During 100 minutes of playing time, each of 5 teams plays each of the other teams 4 times exactly once. Only 2 teams play at any given time. If the total playing time for each team is the same, what is the total number of minutes that each team plays?
Answer: 40
No idea how to even start this. HELP
100 minutes of playing time, and 2 teams play at any time, so a total of 200 team-minutes are played.
Distributed evenly across 5 teams, this gives 40 minutes of playing time per team.
The total number of games is 10 (can you tell why?).
100min / 10 = 10min per game.
Since each team plays exactly 4 games, the total playing time for each team is 10min x 4 = 40min.
@avneety What’s this question’s source?
I misread this and got the same answer! I read that each team played the others TWICE. So I got a total of 20 games played, 5 minutes per game. Each team plays 8…5 min x 8 = 40 minutes.

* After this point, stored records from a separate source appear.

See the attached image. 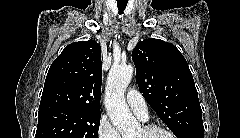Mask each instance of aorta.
Returning a JSON list of instances; mask_svg holds the SVG:
<instances>
[{"mask_svg":"<svg viewBox=\"0 0 240 138\" xmlns=\"http://www.w3.org/2000/svg\"><path fill=\"white\" fill-rule=\"evenodd\" d=\"M132 75V65H114L111 67L106 83L105 106L107 114L123 138H132L138 128V122L132 116L124 97Z\"/></svg>","mask_w":240,"mask_h":138,"instance_id":"aorta-1","label":"aorta"}]
</instances>
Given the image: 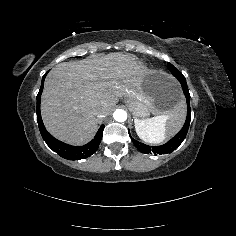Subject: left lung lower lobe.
Masks as SVG:
<instances>
[{"label": "left lung lower lobe", "mask_w": 236, "mask_h": 236, "mask_svg": "<svg viewBox=\"0 0 236 236\" xmlns=\"http://www.w3.org/2000/svg\"><path fill=\"white\" fill-rule=\"evenodd\" d=\"M168 69L178 79V81L180 82V84L182 86V89H183V92L185 94L186 101H187V109H188L187 110V118H186L183 128L179 131V133L176 134L171 140H169L164 145L150 147V146L143 144L131 137L136 148L145 154L157 155V154H167V153L173 152L183 142V140L185 139V137L187 135L188 129H189V125H190V121H191V109H190V94H189L187 82H186L185 78L183 77L182 73L178 69H176L171 63H168ZM129 135H130V133H129Z\"/></svg>", "instance_id": "0a47b994"}]
</instances>
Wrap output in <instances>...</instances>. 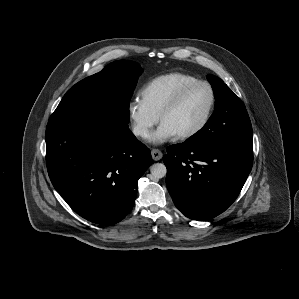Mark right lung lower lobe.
I'll return each mask as SVG.
<instances>
[{"label": "right lung lower lobe", "mask_w": 299, "mask_h": 299, "mask_svg": "<svg viewBox=\"0 0 299 299\" xmlns=\"http://www.w3.org/2000/svg\"><path fill=\"white\" fill-rule=\"evenodd\" d=\"M151 163L150 150L115 117L47 124L50 180L68 205L93 223L115 224L131 211L138 180Z\"/></svg>", "instance_id": "right-lung-lower-lobe-1"}]
</instances>
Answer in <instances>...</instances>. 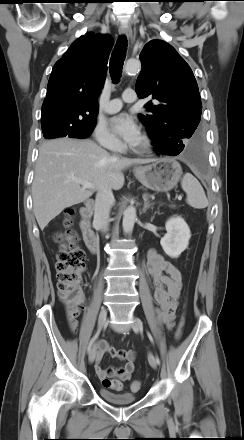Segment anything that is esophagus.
Here are the masks:
<instances>
[{
	"label": "esophagus",
	"mask_w": 244,
	"mask_h": 440,
	"mask_svg": "<svg viewBox=\"0 0 244 440\" xmlns=\"http://www.w3.org/2000/svg\"><path fill=\"white\" fill-rule=\"evenodd\" d=\"M119 33L125 35L130 43L132 42V29L129 25H121Z\"/></svg>",
	"instance_id": "34e87169"
}]
</instances>
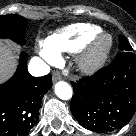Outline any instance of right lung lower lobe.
Wrapping results in <instances>:
<instances>
[{
	"instance_id": "98d812e1",
	"label": "right lung lower lobe",
	"mask_w": 136,
	"mask_h": 136,
	"mask_svg": "<svg viewBox=\"0 0 136 136\" xmlns=\"http://www.w3.org/2000/svg\"><path fill=\"white\" fill-rule=\"evenodd\" d=\"M21 53L14 76L0 85V136H23L37 123L43 96L52 87L51 75L33 77Z\"/></svg>"
}]
</instances>
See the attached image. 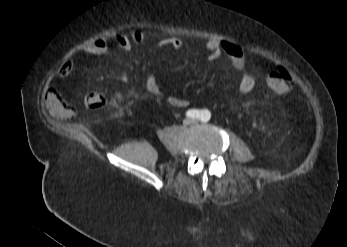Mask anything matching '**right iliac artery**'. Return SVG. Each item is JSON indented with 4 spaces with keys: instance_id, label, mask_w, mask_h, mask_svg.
I'll return each instance as SVG.
<instances>
[{
    "instance_id": "right-iliac-artery-1",
    "label": "right iliac artery",
    "mask_w": 347,
    "mask_h": 247,
    "mask_svg": "<svg viewBox=\"0 0 347 247\" xmlns=\"http://www.w3.org/2000/svg\"><path fill=\"white\" fill-rule=\"evenodd\" d=\"M186 116L192 119H198L201 116V111L197 109H191L186 112Z\"/></svg>"
}]
</instances>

So why didn’t my mistake matter? See @MITer94 's clever solution above!
Do you mean “each of 5 teams plays each of the other 4 teams exactly once?”
The problem you posted is very different, “each of 5 teams plays each of the other teams 4 times exactly once.”
How can each team play each other team “4 times” but “exactly once?”
If you mean just exactly once, the problem becomes much more simple.
What a rich question!
@curlypie99 I bet, that was a typo: the question should read
Amazingly, as @pckeller noted, it does not matter whether each of the teams played each of the other teams once or twice - the answer will be the same!
Actually, as long as each team played each of the other teams the same number of times (once, or twice, or 3 times, or whatever), the answer still will be 40 minutes.
But wait, there is more!
Both @pckeller and I arbitrarily assumed that each individual game’s time was the same number of minutes (that assumption would be okay if the question appeared on the SAT; by the way, I think it’s more like Math 2 Level 2 type of question).
Those individual games’ times can be different! (Think a tournament table and sudoku; there are just a couple of restrictions.)
That’s the power of math (and the math power of @MITer94) for ya.
^yeah, oftentimes even the hardest SAT questions have a pretty simple solution, even if it takes more effort to find.
For what it’s worth, this is pretty much a stock SAT question. It comes up often enough that it’s a good choice to make sure you understand.
@bjkmom Could you support your statement by pointing to several similar questions in some of the QAS’s? I have a colection of all of the released SAT’s going back about 13 years. (After the January SAT the value of this compendiun will drop dramatically. `: )
I’ve been teaching SAT prep for a good 20 years. Sorry, but I throw out the book each time a new edition comes out.
But every time I see a problem like this-- or like one of several other stock types-- I make a point of showing the kids the approach and tell them to take notice.